───── Given data

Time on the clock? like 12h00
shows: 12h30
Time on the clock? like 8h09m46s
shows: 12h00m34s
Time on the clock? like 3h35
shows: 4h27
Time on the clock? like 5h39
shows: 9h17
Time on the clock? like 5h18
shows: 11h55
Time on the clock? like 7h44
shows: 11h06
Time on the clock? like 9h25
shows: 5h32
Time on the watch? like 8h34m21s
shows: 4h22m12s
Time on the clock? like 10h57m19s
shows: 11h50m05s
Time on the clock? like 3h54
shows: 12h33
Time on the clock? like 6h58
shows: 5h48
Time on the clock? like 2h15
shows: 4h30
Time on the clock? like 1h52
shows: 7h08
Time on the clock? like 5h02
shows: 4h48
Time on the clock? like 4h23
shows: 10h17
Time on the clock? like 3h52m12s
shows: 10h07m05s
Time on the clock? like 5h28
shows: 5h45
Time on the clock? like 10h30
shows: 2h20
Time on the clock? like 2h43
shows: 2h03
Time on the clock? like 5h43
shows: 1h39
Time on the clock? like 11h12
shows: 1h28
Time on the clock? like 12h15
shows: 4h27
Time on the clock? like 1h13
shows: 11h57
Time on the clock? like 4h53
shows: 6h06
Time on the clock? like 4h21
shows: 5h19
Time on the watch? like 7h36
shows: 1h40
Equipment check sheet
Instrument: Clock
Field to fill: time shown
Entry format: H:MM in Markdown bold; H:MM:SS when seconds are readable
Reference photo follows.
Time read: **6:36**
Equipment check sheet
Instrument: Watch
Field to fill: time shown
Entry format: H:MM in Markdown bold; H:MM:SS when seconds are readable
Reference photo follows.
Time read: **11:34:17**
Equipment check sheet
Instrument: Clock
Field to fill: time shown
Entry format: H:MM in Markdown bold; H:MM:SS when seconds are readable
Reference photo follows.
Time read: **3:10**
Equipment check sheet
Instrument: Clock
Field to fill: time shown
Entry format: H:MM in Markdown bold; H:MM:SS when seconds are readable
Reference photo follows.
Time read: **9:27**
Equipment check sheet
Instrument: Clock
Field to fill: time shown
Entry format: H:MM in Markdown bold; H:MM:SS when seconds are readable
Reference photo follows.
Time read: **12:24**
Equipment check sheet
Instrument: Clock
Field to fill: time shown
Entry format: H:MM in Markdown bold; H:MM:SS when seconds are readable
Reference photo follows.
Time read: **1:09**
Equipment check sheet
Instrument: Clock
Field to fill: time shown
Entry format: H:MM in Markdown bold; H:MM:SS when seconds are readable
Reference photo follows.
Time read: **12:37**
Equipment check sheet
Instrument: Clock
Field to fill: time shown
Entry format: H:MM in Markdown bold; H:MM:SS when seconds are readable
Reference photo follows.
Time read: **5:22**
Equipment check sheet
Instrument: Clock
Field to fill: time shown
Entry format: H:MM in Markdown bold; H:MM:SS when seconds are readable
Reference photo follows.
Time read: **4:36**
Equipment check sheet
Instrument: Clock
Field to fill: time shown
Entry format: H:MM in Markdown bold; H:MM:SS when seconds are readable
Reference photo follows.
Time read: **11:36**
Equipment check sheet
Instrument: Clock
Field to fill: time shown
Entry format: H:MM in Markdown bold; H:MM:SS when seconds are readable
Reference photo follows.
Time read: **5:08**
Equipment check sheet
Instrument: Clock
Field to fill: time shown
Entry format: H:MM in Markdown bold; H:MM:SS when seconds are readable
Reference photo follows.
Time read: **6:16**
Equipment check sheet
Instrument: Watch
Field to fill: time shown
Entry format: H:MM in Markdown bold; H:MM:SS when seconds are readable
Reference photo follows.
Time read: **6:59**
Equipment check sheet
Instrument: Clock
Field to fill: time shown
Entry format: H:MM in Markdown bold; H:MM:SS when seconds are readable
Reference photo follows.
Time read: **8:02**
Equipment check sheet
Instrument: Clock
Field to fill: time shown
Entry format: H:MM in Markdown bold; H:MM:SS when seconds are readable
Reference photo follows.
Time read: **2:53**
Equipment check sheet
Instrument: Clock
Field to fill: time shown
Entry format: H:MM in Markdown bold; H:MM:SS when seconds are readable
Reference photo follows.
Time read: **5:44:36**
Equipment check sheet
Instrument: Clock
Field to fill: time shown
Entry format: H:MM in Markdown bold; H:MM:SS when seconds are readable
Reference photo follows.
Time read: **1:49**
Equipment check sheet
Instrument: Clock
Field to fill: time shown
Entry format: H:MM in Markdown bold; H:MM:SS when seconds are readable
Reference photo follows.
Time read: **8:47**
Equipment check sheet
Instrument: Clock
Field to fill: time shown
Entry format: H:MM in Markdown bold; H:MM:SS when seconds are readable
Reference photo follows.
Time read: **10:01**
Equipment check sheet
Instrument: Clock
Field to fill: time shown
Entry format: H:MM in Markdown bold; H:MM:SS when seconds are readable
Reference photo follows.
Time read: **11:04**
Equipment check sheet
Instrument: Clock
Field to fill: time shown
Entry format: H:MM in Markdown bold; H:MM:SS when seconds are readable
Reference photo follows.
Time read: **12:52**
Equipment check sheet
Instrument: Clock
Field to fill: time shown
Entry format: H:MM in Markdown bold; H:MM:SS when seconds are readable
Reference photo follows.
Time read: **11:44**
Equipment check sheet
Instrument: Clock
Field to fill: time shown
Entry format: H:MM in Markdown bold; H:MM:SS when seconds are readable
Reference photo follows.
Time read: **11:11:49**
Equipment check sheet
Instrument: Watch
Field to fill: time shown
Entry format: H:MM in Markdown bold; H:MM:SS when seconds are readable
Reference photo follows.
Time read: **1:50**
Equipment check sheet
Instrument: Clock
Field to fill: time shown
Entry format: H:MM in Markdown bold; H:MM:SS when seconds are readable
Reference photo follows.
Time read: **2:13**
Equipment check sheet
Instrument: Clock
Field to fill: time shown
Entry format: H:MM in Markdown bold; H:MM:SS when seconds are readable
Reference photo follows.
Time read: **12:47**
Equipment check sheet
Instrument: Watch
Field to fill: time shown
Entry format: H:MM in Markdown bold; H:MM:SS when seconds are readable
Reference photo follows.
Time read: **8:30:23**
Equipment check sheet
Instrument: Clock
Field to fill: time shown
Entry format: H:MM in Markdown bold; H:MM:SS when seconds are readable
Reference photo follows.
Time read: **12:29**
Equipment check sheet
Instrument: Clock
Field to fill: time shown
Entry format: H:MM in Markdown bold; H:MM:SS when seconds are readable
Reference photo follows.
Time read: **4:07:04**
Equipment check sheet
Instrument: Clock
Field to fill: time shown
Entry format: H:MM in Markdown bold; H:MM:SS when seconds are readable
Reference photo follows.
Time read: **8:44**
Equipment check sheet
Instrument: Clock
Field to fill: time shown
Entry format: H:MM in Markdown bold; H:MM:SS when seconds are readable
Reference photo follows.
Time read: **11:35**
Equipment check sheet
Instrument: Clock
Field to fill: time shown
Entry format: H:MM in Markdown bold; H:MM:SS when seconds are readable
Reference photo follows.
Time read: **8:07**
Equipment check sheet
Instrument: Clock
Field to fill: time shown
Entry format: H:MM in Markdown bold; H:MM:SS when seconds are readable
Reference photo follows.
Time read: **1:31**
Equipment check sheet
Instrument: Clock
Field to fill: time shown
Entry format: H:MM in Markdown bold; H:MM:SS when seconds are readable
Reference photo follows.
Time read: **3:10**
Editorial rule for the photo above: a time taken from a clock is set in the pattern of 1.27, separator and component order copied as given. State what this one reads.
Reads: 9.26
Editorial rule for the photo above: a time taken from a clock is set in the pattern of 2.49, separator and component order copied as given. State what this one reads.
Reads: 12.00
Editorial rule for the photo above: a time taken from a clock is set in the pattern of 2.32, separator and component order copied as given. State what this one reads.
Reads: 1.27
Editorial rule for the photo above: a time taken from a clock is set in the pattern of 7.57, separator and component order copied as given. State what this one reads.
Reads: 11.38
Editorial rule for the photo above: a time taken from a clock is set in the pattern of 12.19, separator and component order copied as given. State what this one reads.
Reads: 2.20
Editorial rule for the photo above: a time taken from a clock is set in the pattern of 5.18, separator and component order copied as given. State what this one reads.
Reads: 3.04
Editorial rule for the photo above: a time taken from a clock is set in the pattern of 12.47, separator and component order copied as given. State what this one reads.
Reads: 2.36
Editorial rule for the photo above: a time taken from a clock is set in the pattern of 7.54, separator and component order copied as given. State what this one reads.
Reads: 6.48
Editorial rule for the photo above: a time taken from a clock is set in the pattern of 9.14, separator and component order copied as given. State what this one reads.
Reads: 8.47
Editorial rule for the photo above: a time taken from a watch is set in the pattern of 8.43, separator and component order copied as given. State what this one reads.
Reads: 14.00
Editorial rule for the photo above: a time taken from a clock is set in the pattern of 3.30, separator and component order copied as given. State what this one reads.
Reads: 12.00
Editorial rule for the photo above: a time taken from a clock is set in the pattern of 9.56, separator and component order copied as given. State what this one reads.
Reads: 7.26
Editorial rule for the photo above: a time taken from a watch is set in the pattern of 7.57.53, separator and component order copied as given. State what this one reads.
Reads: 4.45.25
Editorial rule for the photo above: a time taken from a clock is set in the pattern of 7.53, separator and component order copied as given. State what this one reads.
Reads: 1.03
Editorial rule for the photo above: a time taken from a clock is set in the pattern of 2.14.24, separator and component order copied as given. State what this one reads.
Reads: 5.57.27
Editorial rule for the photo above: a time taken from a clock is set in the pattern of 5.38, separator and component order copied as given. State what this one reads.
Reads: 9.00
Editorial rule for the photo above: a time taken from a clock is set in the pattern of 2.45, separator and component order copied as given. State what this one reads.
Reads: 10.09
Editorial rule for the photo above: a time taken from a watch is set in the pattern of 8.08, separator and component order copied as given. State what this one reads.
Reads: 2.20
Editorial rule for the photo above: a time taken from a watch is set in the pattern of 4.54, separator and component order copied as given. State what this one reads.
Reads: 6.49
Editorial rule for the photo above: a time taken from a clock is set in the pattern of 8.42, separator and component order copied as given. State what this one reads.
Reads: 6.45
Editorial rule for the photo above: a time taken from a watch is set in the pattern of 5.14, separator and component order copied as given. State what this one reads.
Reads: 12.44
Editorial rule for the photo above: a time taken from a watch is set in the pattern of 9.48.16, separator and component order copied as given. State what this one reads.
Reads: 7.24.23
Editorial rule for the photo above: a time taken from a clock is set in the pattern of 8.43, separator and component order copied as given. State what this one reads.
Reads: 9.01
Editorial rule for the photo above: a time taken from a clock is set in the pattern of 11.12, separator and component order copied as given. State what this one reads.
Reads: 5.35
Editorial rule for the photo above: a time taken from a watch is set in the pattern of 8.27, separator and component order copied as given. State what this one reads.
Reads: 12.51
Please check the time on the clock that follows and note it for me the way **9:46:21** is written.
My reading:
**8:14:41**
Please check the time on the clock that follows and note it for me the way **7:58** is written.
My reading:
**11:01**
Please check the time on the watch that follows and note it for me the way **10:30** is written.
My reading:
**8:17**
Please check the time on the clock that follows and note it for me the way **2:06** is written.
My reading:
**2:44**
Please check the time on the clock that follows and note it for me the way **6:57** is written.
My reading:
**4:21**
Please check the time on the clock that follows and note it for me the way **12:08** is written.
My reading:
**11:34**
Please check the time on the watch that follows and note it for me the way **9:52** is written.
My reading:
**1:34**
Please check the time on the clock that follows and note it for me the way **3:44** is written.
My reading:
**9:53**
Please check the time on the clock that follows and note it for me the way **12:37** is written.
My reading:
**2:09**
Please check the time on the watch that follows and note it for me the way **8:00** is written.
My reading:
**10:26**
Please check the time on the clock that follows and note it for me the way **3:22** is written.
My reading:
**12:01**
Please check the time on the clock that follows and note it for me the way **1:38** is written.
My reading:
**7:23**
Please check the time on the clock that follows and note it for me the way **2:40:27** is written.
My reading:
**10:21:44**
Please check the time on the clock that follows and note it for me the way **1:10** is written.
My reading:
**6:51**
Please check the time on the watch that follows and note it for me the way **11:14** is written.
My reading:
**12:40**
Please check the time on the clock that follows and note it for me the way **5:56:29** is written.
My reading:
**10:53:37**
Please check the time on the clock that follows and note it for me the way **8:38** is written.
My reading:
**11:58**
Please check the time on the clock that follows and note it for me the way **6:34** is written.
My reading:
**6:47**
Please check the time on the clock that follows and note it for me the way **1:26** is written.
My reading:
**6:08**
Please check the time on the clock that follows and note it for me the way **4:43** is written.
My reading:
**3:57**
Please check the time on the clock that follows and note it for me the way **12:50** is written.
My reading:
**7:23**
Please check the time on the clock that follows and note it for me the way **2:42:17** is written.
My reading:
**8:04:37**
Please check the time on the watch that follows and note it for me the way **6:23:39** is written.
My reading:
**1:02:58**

──────────

Objective: Reproduce verbatim the stretch of lines from the first line through the line containing "shows: 12h33", inclusive.

Reply to the task:
Time on the clock? like 12h00
shows: 12h30
Time on the clock? like 8h09m46s
shows: 12h00m34s
Time on the clock? like 3h35
shows: 4h27
Time on the clock? like 5h39
shows: 9h17
Time on the clock? like 5h18
shows: 11h55
Time on the clock? like 7h44
shows: 11h06
Time on the clock? like 9h25
shows: 5h32
Time on the watch? like 8h34m21s
shows: 4h22m12s
Time on the clock? like 10h57m19s
shows: 11h50m05s
Time on the clock? like 3h54
shows: 12h33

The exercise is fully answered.